About this exercise:
Copy out every one of the following records line for line, changing nothing.

Exercise data:

|---|

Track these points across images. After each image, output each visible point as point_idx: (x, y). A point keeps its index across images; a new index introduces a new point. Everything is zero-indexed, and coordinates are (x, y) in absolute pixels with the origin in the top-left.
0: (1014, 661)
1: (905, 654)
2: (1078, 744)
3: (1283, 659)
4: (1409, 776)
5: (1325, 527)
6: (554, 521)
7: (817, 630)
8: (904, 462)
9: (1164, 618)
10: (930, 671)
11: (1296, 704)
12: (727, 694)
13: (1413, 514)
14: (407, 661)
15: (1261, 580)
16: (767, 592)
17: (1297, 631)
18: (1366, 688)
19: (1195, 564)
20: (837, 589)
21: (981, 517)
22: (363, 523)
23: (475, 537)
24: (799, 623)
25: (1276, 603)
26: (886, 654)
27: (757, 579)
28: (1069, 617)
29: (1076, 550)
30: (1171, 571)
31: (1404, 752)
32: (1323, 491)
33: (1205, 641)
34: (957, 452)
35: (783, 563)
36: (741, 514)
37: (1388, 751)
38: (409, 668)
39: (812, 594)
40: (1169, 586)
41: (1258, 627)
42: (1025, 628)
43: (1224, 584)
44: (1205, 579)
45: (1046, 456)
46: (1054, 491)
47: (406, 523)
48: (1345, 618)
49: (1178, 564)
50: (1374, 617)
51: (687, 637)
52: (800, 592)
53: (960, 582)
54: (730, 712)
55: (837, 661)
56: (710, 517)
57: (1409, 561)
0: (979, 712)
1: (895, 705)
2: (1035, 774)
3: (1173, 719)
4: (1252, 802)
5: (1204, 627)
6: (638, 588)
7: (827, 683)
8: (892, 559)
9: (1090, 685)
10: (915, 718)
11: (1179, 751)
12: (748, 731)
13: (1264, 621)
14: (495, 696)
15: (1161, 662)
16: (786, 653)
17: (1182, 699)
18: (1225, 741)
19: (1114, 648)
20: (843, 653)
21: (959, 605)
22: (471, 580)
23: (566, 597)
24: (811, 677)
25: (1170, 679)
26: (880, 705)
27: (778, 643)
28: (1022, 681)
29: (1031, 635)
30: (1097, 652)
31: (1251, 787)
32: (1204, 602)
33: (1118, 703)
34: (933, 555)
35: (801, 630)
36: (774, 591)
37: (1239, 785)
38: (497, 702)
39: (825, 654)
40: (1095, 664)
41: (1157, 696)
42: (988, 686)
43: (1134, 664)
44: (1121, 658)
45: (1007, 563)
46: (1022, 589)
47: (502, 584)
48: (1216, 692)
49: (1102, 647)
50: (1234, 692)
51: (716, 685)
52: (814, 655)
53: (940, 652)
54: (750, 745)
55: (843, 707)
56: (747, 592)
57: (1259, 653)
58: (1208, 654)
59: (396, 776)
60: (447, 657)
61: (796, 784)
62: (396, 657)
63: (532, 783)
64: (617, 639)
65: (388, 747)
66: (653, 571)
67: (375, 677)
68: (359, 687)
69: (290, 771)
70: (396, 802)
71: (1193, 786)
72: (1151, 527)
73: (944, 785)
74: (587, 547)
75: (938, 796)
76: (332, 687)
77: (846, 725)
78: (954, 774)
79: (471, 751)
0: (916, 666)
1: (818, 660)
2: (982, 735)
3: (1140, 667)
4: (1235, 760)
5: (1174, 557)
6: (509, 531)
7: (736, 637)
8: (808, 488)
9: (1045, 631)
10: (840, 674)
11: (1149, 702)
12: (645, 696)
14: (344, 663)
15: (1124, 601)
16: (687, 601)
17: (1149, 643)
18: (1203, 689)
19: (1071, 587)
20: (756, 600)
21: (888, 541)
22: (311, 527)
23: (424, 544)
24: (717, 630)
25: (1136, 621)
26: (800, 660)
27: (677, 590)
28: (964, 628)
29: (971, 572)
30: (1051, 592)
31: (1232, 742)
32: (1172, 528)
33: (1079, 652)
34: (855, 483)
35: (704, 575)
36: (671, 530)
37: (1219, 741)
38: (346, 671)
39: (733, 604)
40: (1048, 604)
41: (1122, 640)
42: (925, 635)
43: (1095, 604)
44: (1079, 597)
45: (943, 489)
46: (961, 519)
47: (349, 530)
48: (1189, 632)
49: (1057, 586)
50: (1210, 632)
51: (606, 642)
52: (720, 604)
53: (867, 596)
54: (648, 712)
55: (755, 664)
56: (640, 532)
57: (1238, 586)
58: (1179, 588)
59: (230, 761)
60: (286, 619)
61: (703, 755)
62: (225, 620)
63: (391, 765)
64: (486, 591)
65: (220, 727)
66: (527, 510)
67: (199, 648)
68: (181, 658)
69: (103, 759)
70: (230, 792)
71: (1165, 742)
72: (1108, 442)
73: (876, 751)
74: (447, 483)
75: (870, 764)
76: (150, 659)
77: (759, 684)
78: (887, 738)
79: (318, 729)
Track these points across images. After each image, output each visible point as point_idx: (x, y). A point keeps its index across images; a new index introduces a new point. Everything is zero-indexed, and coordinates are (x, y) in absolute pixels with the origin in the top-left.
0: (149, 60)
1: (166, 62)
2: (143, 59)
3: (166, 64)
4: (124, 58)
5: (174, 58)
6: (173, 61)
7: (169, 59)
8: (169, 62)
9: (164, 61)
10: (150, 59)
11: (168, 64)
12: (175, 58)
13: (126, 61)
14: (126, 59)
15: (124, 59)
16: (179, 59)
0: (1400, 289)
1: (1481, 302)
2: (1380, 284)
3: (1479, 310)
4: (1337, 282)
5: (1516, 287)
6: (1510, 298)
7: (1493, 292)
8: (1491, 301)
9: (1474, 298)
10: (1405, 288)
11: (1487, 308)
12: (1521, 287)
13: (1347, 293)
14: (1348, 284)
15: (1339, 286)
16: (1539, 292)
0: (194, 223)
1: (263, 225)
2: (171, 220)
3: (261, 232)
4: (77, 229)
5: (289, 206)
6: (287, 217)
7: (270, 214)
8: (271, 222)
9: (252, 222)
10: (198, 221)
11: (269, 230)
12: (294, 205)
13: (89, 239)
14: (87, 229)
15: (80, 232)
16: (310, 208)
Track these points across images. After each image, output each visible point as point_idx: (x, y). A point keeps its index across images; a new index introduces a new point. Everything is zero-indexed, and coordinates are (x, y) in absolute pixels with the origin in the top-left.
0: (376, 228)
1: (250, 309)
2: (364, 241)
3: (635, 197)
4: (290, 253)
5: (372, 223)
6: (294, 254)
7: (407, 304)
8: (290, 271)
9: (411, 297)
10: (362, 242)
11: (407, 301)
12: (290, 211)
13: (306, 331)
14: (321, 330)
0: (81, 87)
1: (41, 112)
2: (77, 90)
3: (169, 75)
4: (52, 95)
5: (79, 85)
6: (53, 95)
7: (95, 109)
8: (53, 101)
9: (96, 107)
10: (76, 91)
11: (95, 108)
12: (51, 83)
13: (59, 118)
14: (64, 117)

|---|

Response area:
Track these points across images. After each image, output each visible point as point_idx: (x, y). A point keeps its index across images; a new index introduces a new point. Everything is zero-indexed, and coordinates are (x, y) in absolute pixels with the origin in the top-left.
0: (1014, 661)
1: (905, 654)
2: (1078, 744)
3: (1283, 659)
4: (1409, 776)
5: (1325, 527)
6: (554, 521)
7: (817, 630)
8: (904, 462)
9: (1164, 618)
10: (930, 671)
11: (1296, 704)
12: (727, 694)
13: (1413, 514)
14: (407, 661)
15: (1261, 580)
16: (767, 592)
17: (1297, 631)
18: (1366, 688)
19: (1195, 564)
20: (837, 589)
21: (981, 517)
22: (363, 523)
23: (475, 537)
24: (799, 623)
25: (1276, 603)
26: (886, 654)
27: (757, 579)
28: (1069, 617)
29: (1076, 550)
30: (1171, 571)
31: (1404, 752)
32: (1323, 491)
33: (1205, 641)
34: (957, 452)
35: (783, 563)
36: (741, 514)
37: (1388, 751)
38: (409, 668)
39: (812, 594)
40: (1169, 586)
41: (1258, 627)
42: (1025, 628)
43: (1224, 584)
44: (1205, 579)
45: (1046, 456)
46: (1054, 491)
47: (406, 523)
48: (1345, 618)
49: (1178, 564)
50: (1374, 617)
51: (687, 637)
52: (800, 592)
53: (960, 582)
54: (730, 712)
55: (837, 661)
56: (710, 517)
57: (1409, 561)
0: (979, 712)
1: (895, 705)
2: (1035, 774)
3: (1173, 719)
4: (1252, 802)
5: (1204, 627)
6: (638, 588)
7: (827, 683)
8: (892, 559)
9: (1090, 685)
10: (915, 718)
11: (1179, 751)
12: (748, 731)
13: (1264, 621)
14: (495, 696)
15: (1161, 662)
16: (786, 653)
17: (1182, 699)
18: (1225, 741)
19: (1114, 648)
20: (843, 653)
21: (959, 605)
22: (471, 580)
23: (566, 597)
24: (811, 677)
25: (1170, 679)
26: (880, 705)
27: (778, 643)
28: (1022, 681)
29: (1031, 635)
30: (1097, 652)
31: (1251, 787)
32: (1204, 602)
33: (1118, 703)
34: (933, 555)
35: (801, 630)
36: (774, 591)
37: (1239, 785)
38: (497, 702)
39: (825, 654)
40: (1095, 664)
41: (1157, 696)
42: (988, 686)
43: (1134, 664)
44: (1121, 658)
45: (1007, 563)
46: (1022, 589)
47: (502, 584)
48: (1216, 692)
49: (1102, 647)
50: (1234, 692)
51: (716, 685)
52: (814, 655)
53: (940, 652)
54: (750, 745)
55: (843, 707)
56: (747, 592)
57: (1259, 653)
58: (1208, 654)
59: (396, 776)
60: (447, 657)
61: (796, 784)
62: (396, 657)
63: (532, 783)
64: (617, 639)
65: (388, 747)
66: (653, 571)
67: (375, 677)
68: (359, 687)
69: (290, 771)
70: (396, 802)
71: (1193, 786)
72: (1151, 527)
73: (944, 785)
74: (587, 547)
75: (938, 796)
76: (332, 687)
77: (846, 725)
78: (954, 774)
79: (471, 751)
0: (916, 666)
1: (818, 660)
2: (982, 735)
3: (1140, 667)
4: (1235, 760)
5: (1174, 557)
6: (509, 531)
7: (736, 637)
8: (808, 488)
9: (1045, 631)
10: (840, 674)
11: (1149, 702)
12: (645, 696)
14: (344, 663)
15: (1124, 601)
16: (687, 601)
17: (1149, 643)
18: (1203, 689)
19: (1071, 587)
20: (756, 600)
21: (888, 541)
22: (311, 527)
23: (424, 544)
24: (717, 630)
25: (1136, 621)
26: (800, 660)
27: (677, 590)
28: (964, 628)
29: (971, 572)
30: (1051, 592)
31: (1232, 742)
32: (1172, 528)
33: (1079, 652)
34: (855, 483)
35: (704, 575)
36: (671, 530)
37: (1219, 741)
38: (346, 671)
39: (733, 604)
40: (1048, 604)
41: (1122, 640)
42: (925, 635)
43: (1095, 604)
44: (1079, 597)
45: (943, 489)
46: (961, 519)
47: (349, 530)
48: (1189, 632)
49: (1057, 586)
50: (1210, 632)
51: (606, 642)
52: (720, 604)
53: (867, 596)
54: (648, 712)
55: (755, 664)
56: (640, 532)
57: (1238, 586)
58: (1179, 588)
59: (230, 761)
60: (286, 619)
61: (703, 755)
62: (225, 620)
63: (391, 765)
64: (486, 591)
65: (220, 727)
66: (527, 510)
67: (199, 648)
68: (181, 658)
69: (103, 759)
70: (230, 792)
71: (1165, 742)
72: (1108, 442)
73: (876, 751)
74: (447, 483)
75: (870, 764)
76: (150, 659)
77: (759, 684)
78: (887, 738)
79: (318, 729)
Track these points across images. After each image, output each visible point as point_idx: (x, y). A point keeps its index across images; a new index introduces a new point. Everything is zero-indexed, and coordinates are (x, y) in absolute pixels with the origin in the top-left.
0: (149, 60)
1: (166, 62)
2: (143, 59)
3: (166, 64)
4: (124, 58)
5: (174, 58)
6: (173, 61)
7: (169, 59)
8: (169, 62)
9: (164, 61)
10: (150, 59)
11: (168, 64)
12: (175, 58)
13: (126, 61)
14: (126, 59)
15: (124, 59)
16: (179, 59)
0: (1400, 289)
1: (1481, 302)
2: (1380, 284)
3: (1479, 310)
4: (1337, 282)
5: (1516, 287)
6: (1510, 298)
7: (1493, 292)
8: (1491, 301)
9: (1474, 298)
10: (1405, 288)
11: (1487, 308)
12: (1521, 287)
13: (1347, 293)
14: (1348, 284)
15: (1339, 286)
16: (1539, 292)
0: (194, 223)
1: (263, 225)
2: (171, 220)
3: (261, 232)
4: (77, 229)
5: (289, 206)
6: (287, 217)
7: (270, 214)
8: (271, 222)
9: (252, 222)
10: (198, 221)
11: (269, 230)
12: (294, 205)
13: (89, 239)
14: (87, 229)
15: (80, 232)
16: (310, 208)
Track these points across images. After each image, output each visible point as point_idx: (x, y). A point keeps its index across images; a new index introduces a new point. Everything is zero-indexed, and coordinates are (x, y) in absolute pixels with the origin in the top-left.
0: (376, 228)
1: (250, 309)
2: (364, 241)
3: (635, 197)
4: (290, 253)
5: (372, 223)
6: (294, 254)
7: (407, 304)
8: (290, 271)
9: (411, 297)
10: (362, 242)
11: (407, 301)
12: (290, 211)
13: (306, 331)
14: (321, 330)
0: (81, 87)
1: (41, 112)
2: (77, 90)
3: (169, 75)
4: (52, 95)
5: (79, 85)
6: (53, 95)
7: (95, 109)
8: (53, 101)
9: (96, 107)
10: (76, 91)
11: (95, 108)
12: (51, 83)
13: (59, 118)
14: (64, 117)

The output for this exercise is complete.